Fehmi KORU
Türkiye ayrılıkçı terör eylemiyle ilk kez Cumartesi günü Kayseri’de tanışmadı. ‘Ayrılıkçı terör’ olgusunun PKK ile irtibatlı tarihi 1980’lerin başına kadar dayanıyor… O günlerden bugüne hayatını PKK teröründe kaybetmiş birkaç onbin insanımız var…
Her terör eylemi sonrasında dönemin iktidarları bir konuda aşırı titiz davrandılar: Teröristin eline oynamamak hususunda…
Terörist, herkesin bildiği gibi, eylemlerini bir amaca dönük ve bir planın parçası olarak yapar…
Eylemi bizzat gerçekleştiren kişi planın neresinde yer aldığını bilmese bile…
PKK’nın amacı, devlet yetkililerinin tespitine göre, ülkeyi bölmek… Ancak bu amacı hiçbir terör örgütü, ne denli kanlı eylemleri birbiri ardına yaparsa yapsın, kendi başına gerçekleştiremez. Ülkenin bölünmesi, ancak, teröre cevap veren devlet mekanizmasının da bölücülüğü teşvik edecek biçimde davranmasıyla gerçekleşebilir.
Taşkınlıklar bölücünün işine yaramamalı
İktidarlar bunu bildikleri için, teröristin ekmeğine yağ sürecek politik tavır ve uygulamalardan hep kaçındılar; eylemlerden sonra galeyana gelmesi doğal sayılması gereken halkın cevabını belli sınırlar dışına taşırmamasına da dikkat ettiler.
30 küsur yıl süren ve onbinlerce canı alan bir terör fırtınasına rağmen bölünmemişsek.. zaman zaman hatalı hareketlerine tanık olunmuşsa bile.. gelmiş geçmiş bütün hükümetlerin, bu temel ilkeye riayet etmeleri sayesinde olmuştur.
Temel ilkeye riayetsizlik bugün için de söz konusu değil.
Ancak zorlayanlar var.
Kayseri’de 14 erimizin şehadeti sonrasında bazı il ve ilçelerde meydana gelen taşkınlıkların daha ileriye varmasına müsaade edilmemelidir.
PKK ile HDP’yi eş ve aynı görmeye başlar ve PKK’nın eylemi yüzünden HDP ve HDP’lileri suçlamaya ve onlara zarar verirsek.. Bu, hiç kuşkunuz olmasın, bölücü duyguları hareketlendirmekten başka bir işe yaramaz.

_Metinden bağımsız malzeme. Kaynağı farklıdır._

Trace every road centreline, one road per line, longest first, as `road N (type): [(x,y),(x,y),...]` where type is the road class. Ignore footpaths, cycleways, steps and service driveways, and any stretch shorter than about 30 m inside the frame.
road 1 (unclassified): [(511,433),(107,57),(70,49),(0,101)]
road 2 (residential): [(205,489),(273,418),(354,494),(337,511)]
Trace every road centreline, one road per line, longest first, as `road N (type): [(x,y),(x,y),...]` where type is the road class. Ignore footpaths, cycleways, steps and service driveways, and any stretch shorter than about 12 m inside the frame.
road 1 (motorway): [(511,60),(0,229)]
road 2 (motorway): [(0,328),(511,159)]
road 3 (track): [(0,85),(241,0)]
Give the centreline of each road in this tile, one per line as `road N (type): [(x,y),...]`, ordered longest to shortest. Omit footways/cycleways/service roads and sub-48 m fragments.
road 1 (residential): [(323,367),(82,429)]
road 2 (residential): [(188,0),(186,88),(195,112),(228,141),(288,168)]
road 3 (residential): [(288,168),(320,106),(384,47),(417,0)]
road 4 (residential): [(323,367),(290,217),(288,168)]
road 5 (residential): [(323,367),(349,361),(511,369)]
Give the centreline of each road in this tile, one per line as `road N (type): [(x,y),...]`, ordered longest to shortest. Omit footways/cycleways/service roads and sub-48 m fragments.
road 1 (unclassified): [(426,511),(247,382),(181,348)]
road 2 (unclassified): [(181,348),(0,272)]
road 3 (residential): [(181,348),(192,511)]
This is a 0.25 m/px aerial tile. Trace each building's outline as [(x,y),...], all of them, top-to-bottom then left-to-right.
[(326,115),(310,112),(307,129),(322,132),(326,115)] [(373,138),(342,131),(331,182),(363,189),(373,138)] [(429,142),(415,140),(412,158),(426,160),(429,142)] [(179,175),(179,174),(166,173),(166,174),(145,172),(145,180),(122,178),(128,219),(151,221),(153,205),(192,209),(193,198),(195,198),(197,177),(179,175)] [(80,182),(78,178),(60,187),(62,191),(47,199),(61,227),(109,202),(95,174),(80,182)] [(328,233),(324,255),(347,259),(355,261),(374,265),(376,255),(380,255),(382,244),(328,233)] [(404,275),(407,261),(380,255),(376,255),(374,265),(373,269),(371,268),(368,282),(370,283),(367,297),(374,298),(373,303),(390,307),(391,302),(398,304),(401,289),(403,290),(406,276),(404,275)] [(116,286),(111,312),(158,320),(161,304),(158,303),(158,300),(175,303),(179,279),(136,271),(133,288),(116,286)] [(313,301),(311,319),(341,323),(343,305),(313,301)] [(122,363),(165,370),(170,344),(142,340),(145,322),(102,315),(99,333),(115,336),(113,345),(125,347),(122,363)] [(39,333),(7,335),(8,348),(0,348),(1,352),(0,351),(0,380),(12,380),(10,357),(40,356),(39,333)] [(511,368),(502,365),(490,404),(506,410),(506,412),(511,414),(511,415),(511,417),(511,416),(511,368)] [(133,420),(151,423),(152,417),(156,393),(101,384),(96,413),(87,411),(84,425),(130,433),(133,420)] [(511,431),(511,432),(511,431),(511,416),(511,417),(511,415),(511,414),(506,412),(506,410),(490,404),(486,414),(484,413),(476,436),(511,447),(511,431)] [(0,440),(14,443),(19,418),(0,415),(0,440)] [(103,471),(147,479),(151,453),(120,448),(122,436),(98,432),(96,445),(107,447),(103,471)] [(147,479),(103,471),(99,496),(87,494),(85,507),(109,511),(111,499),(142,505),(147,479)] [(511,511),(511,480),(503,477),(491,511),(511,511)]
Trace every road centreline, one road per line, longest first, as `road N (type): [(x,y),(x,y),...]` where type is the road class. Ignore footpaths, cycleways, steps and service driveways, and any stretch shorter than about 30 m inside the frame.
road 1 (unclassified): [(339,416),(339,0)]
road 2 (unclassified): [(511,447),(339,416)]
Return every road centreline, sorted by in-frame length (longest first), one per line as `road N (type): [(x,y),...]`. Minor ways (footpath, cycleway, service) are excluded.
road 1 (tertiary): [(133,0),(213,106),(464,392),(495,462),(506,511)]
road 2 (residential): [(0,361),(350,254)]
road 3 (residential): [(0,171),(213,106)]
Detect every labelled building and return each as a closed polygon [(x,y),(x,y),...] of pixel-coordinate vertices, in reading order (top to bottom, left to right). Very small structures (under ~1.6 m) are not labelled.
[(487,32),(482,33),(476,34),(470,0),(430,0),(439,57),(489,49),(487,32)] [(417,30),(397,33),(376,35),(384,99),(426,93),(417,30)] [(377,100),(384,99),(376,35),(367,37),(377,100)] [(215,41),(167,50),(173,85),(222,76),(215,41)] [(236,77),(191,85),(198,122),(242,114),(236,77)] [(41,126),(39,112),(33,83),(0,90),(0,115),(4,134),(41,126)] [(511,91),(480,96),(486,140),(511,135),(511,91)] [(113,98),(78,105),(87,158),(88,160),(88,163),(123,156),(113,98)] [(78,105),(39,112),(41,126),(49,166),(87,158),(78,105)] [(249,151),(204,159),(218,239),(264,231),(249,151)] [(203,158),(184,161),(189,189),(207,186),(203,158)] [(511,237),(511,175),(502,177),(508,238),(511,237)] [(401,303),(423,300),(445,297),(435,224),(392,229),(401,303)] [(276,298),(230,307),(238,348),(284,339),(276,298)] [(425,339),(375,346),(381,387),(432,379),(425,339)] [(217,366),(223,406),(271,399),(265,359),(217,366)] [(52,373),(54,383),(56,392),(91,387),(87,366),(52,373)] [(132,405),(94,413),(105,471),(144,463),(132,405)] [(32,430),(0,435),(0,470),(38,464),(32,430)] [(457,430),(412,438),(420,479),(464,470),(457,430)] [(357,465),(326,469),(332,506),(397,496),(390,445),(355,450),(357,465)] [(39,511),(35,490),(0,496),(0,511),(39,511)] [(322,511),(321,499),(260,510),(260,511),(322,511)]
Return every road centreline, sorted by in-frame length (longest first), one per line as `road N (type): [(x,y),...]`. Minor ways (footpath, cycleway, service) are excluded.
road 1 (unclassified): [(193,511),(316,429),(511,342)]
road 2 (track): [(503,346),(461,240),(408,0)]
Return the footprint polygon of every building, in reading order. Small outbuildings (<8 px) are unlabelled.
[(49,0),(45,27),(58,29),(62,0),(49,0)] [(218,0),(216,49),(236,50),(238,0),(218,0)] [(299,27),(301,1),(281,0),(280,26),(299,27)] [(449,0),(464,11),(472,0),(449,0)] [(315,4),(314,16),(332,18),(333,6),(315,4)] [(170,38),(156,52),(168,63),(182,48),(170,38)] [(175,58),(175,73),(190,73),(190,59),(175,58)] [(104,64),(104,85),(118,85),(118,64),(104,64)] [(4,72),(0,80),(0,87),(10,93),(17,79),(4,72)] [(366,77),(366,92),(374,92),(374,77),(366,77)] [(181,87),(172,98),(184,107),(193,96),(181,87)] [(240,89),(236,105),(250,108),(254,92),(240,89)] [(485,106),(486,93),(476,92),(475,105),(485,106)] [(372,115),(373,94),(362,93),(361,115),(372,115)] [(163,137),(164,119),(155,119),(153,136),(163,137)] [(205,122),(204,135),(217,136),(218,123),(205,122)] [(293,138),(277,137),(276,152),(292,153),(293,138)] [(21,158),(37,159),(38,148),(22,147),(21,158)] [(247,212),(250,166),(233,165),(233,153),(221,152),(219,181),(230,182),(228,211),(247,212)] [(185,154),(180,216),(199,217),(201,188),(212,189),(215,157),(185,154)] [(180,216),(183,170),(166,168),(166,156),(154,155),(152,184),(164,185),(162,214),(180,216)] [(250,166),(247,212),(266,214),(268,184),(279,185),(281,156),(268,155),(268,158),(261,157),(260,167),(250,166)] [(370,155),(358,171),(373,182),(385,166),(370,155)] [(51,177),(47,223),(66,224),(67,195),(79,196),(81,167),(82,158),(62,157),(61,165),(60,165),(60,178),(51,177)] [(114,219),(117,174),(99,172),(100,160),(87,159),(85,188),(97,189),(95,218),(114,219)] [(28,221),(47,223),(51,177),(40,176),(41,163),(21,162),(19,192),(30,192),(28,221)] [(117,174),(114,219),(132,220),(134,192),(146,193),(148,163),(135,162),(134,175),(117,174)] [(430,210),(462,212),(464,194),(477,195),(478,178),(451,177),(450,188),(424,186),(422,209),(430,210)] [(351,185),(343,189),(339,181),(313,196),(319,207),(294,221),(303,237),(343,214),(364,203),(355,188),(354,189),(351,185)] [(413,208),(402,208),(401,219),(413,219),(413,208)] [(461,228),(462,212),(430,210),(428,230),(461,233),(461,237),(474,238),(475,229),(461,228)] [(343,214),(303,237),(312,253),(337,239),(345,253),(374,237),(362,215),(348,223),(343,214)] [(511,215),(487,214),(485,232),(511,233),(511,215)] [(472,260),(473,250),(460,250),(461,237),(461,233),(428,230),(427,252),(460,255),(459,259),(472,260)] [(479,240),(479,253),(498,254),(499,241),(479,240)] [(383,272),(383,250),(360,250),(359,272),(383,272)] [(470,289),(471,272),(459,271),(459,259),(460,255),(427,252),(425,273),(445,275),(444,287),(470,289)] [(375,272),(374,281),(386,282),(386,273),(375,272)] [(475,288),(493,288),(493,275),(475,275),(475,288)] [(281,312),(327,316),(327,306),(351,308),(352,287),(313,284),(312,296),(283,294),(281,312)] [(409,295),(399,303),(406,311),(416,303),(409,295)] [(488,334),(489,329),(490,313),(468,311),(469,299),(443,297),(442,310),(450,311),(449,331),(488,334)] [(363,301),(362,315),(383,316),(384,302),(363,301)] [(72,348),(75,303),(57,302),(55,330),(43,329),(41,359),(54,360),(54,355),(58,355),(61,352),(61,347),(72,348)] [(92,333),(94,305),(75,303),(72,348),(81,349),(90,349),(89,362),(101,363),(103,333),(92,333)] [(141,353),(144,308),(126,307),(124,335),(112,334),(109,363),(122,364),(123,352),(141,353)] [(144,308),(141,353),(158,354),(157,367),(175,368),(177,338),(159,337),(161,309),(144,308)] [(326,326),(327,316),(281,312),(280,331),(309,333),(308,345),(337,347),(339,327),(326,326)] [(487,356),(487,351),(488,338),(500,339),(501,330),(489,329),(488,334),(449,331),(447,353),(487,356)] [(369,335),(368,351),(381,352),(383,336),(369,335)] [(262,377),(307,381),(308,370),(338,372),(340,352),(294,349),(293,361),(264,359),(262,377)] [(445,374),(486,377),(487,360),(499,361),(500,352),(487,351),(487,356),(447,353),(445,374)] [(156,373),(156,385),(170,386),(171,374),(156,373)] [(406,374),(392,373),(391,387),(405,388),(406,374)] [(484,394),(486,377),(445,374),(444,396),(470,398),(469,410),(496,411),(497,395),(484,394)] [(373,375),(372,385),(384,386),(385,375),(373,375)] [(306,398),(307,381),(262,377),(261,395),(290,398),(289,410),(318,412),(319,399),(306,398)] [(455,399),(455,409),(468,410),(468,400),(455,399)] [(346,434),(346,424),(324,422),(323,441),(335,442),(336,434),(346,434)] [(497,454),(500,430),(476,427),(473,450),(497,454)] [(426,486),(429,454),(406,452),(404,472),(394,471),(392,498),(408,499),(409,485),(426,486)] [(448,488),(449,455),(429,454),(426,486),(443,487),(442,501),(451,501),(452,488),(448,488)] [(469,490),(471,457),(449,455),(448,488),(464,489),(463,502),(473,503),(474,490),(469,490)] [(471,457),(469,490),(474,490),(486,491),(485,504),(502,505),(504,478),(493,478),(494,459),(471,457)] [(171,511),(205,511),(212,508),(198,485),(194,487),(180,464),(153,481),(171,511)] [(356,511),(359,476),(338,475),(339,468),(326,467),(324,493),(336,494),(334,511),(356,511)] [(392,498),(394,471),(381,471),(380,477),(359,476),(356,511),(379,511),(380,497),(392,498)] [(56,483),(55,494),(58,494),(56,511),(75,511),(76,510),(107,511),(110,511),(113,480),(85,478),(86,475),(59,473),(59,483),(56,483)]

Şu sıralarda içeride ve dışarıda dev sorunlarla karşı karşıya bulunan bir ülkeyiz; gerilim her alanda had safhada.. En az ihtiyacımız olan, bu sıkıntıları daha da artıracak yeni dertleri kendi elimizle başımıza açmamızdır.
Akıllı yönetimler sıkıntıları çoğaltmamaya gayret ederler.
Daha akıllı yönetimler ise, bırakın var olan sıkıntıları ortadan kaldırma çabasını, ileride başa dert olabilecek potansiyel sıkıntıları bile, o noktaya varmadan devre dışı bırakmanın çarelerini ararlar…
Güçsüz hükümetler.. güçlü hükümet..
Türkiye’nin başı en fazla güçsüz hükümetlere sahip olduğumuz dönemlerde ağrıdı. İkili (ANAYOL ve Refahyol) ve üçlü (DSP, ANAP ve MHP) birbirine benzemez partilerin ülkeyi ortak yönettiği dönemlerde…
Hep güçlü bir tek parti iktidarı özlemiyle..
O özlemin sebebi, herbiri siyasal çıkarları ve ideolojik eğilimleri sebebiyle ülkeyi başka yönlere çekmeye çalışabilecek partilerin, o kargaşada, bir türlü istikrarı sağlayamamalarıydı.
Bugün bile o yılları kayıp yıllar sayıyorsak bundandır.
Güçlü tek bir parti, alternatiflerinin yanına yaklaşamayacağı türden kritik kararları daha kolay alabiliyor.
1980 sonrasının koalisyonlara mahkum günleri sebebiyle, ‘güçlü tek parti’ iktidarlarının sorun çözebilme özelliğini unutmuş olanlarımız bile, 2002 sonrasında, bunu yaşayarak öğrenmiş oldu.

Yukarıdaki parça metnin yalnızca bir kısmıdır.